[Haskell-beginners] Code help requested
Daniel Fischer
daniel.is.fischer at web.de
Wed Jan 13 17:11:02 EST 2010
Am Mittwoch 13 Januar 2010 20:58:17 schrieb Tim Perry:
> A side benefit of using foldl' instead of foldr is that I can now run it
> against the entire dictionary!
> I found a good explanation of why here:
> http://www.haskell.org/haskellwiki/Foldr_Foldl_Foldl%27
Yep. One thing, though: seq, and hence foldl' only evaluates to weak head
normal form (WHNF), that is (leaving aside lambda expressions), to the
topmost constructor.
So, e.g. list `seq` value only checks whether list is [] or (_:_), that may
not be enough strictness in a fold. The constructors of Map are strict
enough to avoid large thunks in general with foldl', but for example to
compute the average of a list of numbers:
average :: [Double] -> Double
average list = sumList / countList
where
(sumList,countList) = foldl' add (0,0) list
add (s,c) x = (s+x,c+1)
isn't strict enough, sumList and countList will be large thunks because in
each step add (s,c) x will be evaluated enough only to see that it is
indeed a pair.
For such cases, one needs to force the evaluation further by hand.
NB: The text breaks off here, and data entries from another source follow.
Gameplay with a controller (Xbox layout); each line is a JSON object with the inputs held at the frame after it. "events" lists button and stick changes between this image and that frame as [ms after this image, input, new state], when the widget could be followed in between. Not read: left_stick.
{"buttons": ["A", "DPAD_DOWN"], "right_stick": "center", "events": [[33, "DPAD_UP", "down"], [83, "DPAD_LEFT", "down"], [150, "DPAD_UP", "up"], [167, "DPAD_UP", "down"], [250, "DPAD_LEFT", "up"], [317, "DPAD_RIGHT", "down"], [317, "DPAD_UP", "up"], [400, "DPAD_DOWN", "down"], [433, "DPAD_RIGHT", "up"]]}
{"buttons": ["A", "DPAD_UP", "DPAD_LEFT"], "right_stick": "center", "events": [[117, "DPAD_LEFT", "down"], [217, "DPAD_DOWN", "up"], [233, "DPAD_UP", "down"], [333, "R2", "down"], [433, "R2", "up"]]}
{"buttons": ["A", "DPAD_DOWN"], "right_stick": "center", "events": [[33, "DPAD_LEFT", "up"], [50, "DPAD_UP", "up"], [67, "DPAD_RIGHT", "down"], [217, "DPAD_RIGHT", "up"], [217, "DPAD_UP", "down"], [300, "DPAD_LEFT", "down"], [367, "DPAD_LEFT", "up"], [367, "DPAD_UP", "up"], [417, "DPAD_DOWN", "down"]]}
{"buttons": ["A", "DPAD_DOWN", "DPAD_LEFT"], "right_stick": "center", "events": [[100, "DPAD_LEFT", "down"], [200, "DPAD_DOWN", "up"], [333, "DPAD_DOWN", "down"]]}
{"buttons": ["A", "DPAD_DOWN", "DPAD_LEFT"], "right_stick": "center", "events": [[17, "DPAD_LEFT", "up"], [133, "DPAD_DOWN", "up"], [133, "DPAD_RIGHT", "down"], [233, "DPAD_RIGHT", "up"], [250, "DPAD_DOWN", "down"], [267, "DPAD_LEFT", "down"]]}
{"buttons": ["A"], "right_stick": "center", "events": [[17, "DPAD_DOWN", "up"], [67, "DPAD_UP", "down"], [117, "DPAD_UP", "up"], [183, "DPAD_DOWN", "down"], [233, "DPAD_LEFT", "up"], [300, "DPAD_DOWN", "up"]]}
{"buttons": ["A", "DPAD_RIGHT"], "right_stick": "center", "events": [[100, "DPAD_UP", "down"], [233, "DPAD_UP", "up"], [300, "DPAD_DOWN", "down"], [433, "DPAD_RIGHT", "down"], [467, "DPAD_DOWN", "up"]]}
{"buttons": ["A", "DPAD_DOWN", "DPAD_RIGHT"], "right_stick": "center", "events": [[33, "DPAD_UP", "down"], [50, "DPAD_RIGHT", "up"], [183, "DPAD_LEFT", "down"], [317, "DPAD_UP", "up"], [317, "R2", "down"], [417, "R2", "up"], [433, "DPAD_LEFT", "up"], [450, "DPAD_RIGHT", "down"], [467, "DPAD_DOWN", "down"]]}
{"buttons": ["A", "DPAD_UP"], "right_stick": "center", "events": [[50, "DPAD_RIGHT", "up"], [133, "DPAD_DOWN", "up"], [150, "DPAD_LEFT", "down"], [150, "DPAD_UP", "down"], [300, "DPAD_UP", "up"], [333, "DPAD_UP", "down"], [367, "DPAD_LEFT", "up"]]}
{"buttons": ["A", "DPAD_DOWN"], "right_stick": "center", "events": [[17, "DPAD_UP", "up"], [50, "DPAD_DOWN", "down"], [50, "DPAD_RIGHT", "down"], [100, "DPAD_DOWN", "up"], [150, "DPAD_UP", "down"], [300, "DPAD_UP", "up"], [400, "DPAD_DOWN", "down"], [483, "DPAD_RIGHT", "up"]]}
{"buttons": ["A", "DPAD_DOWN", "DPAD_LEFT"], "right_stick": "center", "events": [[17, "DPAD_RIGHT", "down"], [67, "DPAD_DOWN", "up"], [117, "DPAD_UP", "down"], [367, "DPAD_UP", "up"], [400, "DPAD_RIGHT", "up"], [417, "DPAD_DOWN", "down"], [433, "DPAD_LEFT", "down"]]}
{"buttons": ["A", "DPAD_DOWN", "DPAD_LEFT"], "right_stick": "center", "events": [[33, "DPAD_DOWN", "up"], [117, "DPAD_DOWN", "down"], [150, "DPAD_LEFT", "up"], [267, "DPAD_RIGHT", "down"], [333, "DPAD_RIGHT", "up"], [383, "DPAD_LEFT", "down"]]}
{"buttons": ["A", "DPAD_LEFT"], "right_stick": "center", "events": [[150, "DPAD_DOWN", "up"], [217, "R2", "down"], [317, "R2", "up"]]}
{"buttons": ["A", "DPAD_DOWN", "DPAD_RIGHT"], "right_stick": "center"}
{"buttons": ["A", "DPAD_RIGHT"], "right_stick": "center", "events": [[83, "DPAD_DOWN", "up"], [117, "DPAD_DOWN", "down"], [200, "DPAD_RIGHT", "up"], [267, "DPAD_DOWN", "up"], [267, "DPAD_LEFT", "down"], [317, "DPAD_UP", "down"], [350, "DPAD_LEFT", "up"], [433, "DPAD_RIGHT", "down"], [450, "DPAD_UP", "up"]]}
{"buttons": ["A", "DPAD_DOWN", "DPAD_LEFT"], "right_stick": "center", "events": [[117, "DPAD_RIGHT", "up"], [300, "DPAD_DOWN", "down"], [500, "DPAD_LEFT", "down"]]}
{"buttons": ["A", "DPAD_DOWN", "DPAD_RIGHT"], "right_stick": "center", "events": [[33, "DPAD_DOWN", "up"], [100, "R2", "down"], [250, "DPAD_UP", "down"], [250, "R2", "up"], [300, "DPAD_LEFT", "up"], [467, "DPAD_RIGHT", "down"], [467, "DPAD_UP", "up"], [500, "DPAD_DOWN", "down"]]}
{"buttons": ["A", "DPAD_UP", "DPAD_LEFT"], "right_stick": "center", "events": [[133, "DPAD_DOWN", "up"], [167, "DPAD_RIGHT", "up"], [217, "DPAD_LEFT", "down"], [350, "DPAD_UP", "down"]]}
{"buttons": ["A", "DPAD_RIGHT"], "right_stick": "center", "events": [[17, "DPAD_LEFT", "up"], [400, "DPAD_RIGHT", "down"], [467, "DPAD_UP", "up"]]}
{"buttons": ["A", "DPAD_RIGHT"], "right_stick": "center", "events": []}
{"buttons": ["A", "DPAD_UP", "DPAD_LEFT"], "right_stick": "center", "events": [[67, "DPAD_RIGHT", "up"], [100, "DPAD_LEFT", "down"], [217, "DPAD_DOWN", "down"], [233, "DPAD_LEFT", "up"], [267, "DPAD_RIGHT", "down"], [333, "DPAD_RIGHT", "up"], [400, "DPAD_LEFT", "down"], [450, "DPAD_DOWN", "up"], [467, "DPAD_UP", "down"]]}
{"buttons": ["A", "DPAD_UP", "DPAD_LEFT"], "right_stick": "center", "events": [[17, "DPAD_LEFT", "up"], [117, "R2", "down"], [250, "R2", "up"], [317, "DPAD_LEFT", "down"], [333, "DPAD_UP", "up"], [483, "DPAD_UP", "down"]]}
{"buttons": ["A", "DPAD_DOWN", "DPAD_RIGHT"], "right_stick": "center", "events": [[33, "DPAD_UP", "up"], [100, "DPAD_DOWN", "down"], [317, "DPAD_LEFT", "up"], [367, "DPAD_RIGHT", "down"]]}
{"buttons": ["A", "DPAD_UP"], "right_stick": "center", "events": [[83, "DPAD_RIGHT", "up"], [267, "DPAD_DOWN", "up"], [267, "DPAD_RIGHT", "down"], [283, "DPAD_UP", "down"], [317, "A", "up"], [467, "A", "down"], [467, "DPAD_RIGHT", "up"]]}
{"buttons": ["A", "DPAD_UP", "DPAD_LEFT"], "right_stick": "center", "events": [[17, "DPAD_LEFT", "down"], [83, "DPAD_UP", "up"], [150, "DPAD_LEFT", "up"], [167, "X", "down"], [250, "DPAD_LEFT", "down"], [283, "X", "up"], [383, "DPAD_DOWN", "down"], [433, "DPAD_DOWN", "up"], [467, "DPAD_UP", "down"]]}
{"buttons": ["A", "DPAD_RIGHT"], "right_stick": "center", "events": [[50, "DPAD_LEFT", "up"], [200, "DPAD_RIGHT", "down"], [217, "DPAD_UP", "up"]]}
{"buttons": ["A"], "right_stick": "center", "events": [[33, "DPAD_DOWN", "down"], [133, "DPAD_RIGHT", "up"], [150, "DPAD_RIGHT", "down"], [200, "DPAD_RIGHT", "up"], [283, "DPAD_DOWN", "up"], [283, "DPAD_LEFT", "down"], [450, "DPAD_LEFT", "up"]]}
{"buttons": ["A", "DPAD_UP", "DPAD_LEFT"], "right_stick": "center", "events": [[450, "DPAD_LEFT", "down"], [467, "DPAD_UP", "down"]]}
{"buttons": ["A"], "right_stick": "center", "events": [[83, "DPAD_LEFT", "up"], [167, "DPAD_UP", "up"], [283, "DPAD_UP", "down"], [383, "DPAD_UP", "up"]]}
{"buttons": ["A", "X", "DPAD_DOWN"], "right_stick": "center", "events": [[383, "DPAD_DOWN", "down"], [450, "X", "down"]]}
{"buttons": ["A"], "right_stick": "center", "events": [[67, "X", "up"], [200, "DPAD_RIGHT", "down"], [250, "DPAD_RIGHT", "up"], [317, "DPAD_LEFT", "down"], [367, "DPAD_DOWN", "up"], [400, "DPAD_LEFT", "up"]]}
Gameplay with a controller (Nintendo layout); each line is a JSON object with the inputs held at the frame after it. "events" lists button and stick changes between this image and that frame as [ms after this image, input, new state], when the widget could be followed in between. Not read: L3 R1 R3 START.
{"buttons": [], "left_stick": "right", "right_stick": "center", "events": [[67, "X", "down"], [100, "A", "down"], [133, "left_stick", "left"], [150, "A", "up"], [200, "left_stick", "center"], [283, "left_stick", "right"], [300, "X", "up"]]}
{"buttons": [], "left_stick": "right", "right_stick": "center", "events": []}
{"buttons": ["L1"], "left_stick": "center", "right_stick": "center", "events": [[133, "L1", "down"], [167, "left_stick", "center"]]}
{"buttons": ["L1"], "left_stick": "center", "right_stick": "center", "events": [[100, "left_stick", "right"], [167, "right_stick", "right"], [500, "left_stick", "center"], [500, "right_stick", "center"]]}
One possibility is to write a stricter function:
add' (s,c) x
= let s1 = s+x
c1 = c+1
in s1 `seq` c1 `seq` (s1,c1)
or, using BangPatterns:
add' (!s,!c) x = (s+x,c+1)
Another possibility is to use a sufficiently strict data type
data DPair = DP !Double !Double
add (DP s c) x = DP (s+x) (c+1)
(the strict fields will keep the numbers completely evaluated at each
step), a third is to use rnf {- reduce to normal form -} from
Control.Parallel.Strategies or another sufficiently strict strategy,
respectively deepseq.
Which one is the best choice varies of course.